The progression of the evening was rambling in a charming way, they didn’t have any real concrete plan, which is not an easy thing to pull off, especially with a cast of almost twenty. There were some impressive interludes of explosive dancing to the amiable music of the live band (Alex Aponte, Trevor Price and Randal Topper), including a bombastic little number that looked a little bit like a Tere O’Connor dance falling out of an airplane (danced by Sherisa Bly, Corrine Penka and Eileen Rojas). The cast also undertook a sort of movement roast of departing and founding director Graham Brown who dived, leapt and tired himself with his usual inimitable athleticism. His dancers barraged him with loving jibes and crumpled airplane’s whose comments from the audience had already been turned into a series of experiments ranging from a hilarious deep lunging routine led by sassy Corinne Penka and an awkwardly funny send up of the late king of pop whose initials are M.J. (danced by Sofia Gorder and Jersey Reo Riemo).

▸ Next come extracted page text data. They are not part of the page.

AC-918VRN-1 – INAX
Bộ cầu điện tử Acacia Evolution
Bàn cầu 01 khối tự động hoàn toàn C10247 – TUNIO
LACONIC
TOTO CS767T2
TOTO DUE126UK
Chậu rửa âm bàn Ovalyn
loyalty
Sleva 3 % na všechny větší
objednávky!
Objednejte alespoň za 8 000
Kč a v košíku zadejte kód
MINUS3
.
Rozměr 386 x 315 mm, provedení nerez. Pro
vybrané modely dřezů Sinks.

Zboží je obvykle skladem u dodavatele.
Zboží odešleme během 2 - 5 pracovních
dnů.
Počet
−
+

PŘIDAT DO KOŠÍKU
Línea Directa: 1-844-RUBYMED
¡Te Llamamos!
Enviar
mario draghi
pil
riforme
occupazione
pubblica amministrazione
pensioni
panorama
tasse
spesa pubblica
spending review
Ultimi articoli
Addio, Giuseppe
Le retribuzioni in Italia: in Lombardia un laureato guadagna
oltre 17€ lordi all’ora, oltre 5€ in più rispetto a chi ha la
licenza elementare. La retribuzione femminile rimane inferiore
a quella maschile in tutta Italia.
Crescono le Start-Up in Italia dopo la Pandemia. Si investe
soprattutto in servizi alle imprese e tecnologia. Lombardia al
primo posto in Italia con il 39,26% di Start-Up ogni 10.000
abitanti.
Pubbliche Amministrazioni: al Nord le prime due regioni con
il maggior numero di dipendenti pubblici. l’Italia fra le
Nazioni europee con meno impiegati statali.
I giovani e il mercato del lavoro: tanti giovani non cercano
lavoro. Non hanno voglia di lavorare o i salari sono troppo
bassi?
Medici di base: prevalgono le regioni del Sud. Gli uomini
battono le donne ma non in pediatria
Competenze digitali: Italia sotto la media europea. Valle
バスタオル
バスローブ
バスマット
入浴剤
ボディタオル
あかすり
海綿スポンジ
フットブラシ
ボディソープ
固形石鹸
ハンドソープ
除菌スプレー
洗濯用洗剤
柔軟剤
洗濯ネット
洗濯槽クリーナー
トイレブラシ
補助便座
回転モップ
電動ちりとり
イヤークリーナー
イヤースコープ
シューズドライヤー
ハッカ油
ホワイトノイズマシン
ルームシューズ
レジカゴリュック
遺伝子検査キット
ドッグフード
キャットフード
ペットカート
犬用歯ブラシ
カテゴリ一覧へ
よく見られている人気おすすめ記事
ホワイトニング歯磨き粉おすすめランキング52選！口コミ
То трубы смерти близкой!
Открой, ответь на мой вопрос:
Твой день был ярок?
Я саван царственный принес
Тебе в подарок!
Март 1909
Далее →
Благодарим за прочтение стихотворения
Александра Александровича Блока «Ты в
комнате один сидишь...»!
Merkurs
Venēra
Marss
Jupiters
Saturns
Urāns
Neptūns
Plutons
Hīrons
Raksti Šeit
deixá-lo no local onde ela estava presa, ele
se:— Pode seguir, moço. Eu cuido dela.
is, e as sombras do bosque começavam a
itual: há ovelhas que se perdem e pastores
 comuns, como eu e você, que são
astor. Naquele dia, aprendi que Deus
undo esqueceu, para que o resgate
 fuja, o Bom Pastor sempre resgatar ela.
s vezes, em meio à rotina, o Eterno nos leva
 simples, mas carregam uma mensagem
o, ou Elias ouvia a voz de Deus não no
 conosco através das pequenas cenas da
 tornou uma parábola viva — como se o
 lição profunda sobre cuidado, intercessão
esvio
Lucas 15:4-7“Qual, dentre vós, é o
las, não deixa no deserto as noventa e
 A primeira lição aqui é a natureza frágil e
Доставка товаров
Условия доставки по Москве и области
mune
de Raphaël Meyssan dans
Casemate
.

Before it was all over there was a brightly surreal trio with blind-folds and another stunning performance by Watkiss, this time joined by the equally witty Danell Hathaway, who will direct the company when Brown moves to Maryland to pursue graduate school this fall. Watkiss told us of a fantastic encounter with a giant talking spider (a dream? an acid trip?). As Watkiss was disarmed by this invisible figment of his subconscious, Hathaway playfully tried to undress him, he batted her off, much as one might an annoying insect. Here were performers dancing with a real sense of metaphor, and making it up as they went along. Some deep, but very playful investigation was happening that night and I was grateful to be invited inside of it.